A tragic love story. That’s my first thought when I think of the final season of The Umbrella Academy. It’s a central theme of Season 4, but when you think about it, it’s also the theme of the series. Each season has featured ill-fated romances (tell me, how many times has The Umbrella Academy broken your heart?). Yet the most tragic love story is the one between the seven siblings: Luther, Diego, Allison, Klaus, Five, Ben, and Victor, plus Lila.*
In the past, I wrote: “At some point, while watching The Umbrella Academy, you ask yourself: Why is this so good? It could be during any of the three [now four] seasons. Maybe because you read the comic book and this team not only understood the adaptation assignment but surpassed it. It might be that delightfully deranged dysfunction is your thing. Maybe it’s the cast (it’s definitely the cast). Perhaps you enjoy Doctor Who and this series is like traveling with seven distinct Doctors with all of the quirks, and none of the ego (well, maybe Diego), and much sharper teeth.”

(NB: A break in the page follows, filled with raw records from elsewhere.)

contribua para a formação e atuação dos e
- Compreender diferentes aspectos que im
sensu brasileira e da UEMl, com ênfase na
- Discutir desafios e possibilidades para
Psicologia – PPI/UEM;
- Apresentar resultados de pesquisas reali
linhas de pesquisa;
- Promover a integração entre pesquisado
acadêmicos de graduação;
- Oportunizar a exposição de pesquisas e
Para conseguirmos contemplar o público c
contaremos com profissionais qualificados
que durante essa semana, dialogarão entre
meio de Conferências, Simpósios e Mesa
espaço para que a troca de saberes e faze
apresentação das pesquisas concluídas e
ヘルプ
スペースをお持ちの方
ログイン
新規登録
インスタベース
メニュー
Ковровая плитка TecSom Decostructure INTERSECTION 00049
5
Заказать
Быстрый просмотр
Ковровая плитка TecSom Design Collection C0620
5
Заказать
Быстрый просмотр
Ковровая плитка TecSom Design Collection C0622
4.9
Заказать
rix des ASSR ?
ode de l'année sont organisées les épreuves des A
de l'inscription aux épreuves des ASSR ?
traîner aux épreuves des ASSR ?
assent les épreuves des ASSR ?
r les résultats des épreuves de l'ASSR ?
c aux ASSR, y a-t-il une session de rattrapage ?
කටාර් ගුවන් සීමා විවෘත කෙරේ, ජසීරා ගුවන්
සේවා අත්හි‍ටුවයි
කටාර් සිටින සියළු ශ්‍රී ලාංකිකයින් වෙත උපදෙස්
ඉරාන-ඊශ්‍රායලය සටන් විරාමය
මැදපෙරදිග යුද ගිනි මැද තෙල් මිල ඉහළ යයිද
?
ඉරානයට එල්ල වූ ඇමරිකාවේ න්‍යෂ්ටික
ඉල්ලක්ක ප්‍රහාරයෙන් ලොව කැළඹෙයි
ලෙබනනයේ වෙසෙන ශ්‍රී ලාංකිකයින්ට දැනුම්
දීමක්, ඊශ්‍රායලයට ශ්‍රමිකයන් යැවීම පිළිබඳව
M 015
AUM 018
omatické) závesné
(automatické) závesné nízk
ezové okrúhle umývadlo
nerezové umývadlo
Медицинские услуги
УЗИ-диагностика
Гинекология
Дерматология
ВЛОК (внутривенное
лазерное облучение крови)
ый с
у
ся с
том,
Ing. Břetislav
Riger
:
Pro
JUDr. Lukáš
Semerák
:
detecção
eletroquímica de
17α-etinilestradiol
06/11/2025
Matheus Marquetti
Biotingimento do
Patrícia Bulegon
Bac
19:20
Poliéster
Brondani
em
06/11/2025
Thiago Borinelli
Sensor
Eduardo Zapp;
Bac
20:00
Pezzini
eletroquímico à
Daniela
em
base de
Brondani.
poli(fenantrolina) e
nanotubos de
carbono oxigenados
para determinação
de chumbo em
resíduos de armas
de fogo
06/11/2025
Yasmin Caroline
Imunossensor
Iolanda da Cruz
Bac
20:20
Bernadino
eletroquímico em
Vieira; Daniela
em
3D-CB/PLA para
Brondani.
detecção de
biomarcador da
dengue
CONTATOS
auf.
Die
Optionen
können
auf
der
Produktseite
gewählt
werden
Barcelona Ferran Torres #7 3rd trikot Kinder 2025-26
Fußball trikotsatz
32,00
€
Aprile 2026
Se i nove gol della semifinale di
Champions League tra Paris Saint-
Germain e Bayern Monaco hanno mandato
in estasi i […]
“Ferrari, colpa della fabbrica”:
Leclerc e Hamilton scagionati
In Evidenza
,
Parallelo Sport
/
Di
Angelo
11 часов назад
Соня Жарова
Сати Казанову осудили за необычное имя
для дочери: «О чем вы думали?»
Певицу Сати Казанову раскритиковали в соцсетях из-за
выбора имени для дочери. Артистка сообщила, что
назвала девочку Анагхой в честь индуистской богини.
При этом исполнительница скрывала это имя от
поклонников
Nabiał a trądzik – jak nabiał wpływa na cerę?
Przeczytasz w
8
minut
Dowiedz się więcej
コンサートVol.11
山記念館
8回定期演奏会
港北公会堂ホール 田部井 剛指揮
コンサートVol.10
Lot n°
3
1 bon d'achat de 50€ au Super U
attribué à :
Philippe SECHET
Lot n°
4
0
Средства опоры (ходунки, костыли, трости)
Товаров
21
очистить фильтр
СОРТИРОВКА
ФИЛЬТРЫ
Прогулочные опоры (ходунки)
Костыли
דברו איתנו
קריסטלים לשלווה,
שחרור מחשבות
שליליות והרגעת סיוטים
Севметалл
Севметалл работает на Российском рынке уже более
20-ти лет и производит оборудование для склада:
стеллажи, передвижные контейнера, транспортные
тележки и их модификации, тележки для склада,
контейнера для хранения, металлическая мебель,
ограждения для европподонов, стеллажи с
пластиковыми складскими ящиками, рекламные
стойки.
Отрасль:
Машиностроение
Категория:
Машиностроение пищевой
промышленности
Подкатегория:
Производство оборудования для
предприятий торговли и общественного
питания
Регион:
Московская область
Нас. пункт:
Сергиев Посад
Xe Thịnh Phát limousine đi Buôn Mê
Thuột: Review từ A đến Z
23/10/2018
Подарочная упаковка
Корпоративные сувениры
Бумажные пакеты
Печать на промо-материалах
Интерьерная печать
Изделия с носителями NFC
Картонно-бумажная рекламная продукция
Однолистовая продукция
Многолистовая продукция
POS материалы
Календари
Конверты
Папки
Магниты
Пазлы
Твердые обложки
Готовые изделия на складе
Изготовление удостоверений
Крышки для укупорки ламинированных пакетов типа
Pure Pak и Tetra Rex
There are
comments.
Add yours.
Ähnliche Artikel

It’s that ‘delightfully deranged dysfunction’ that does it for me. That’s what makes the Hargreeves family so endearing, so ridiculous, and so—honestly—tragic. They love each other, but the intensity of that love burns them and repeatedly comes close to burning down the world (along with several adjacent universes).
So Daddy’s little darlings are back for one last apocalyptic tango, and this one is an emotional and thematic wildfire. We start where Season 3 ended, with the family adjusting to life without their powers. They’re high on absurdity and daddy issues, but for once the Hargreeves are doing alright. That can’t last. Not when The Keepers, a clandestine but powerful cult, wants to trigger a cataclysmic event called The Cleanse. Ben gets tangled up in their plans because he’s always key to the family’s fortunes, it feels right that he anchors the story here. Somehow, TUA bumbles its way into powering back up, solving the mysteries of The Cleanse, and falling apart while saving the day.

Season 4 is bittersweet because it’s so short (only 6 episodes), because it’s the end, and because this cast of characters reminds us family is an act of being there (even when it’s the apocalypse, again). Throughout this season, various duos team up to go on sub-adventures that validate the family members, but also awaken them to how much they matter to each other. Those duos are mirrored in new villains and real-life married couple Megan Mullally and Nick Offerman. As the doctors Jean and Gene Thibodeau, Mullally and Offerman flourish in the madness of this world with creepy confidence.
I don’t want to say much more. If you’re still around for Season 4, you’ll want to experience it for yourself without spoilers.
And so, this is it, closing time for The Umbrella Academy. It’s bloody, vomitous, absurd, endearing, inventive, and—even though the plot is as unpredictable as wildfire—Season 4 makes it hard to say goodbye to the Hargreeves family love story.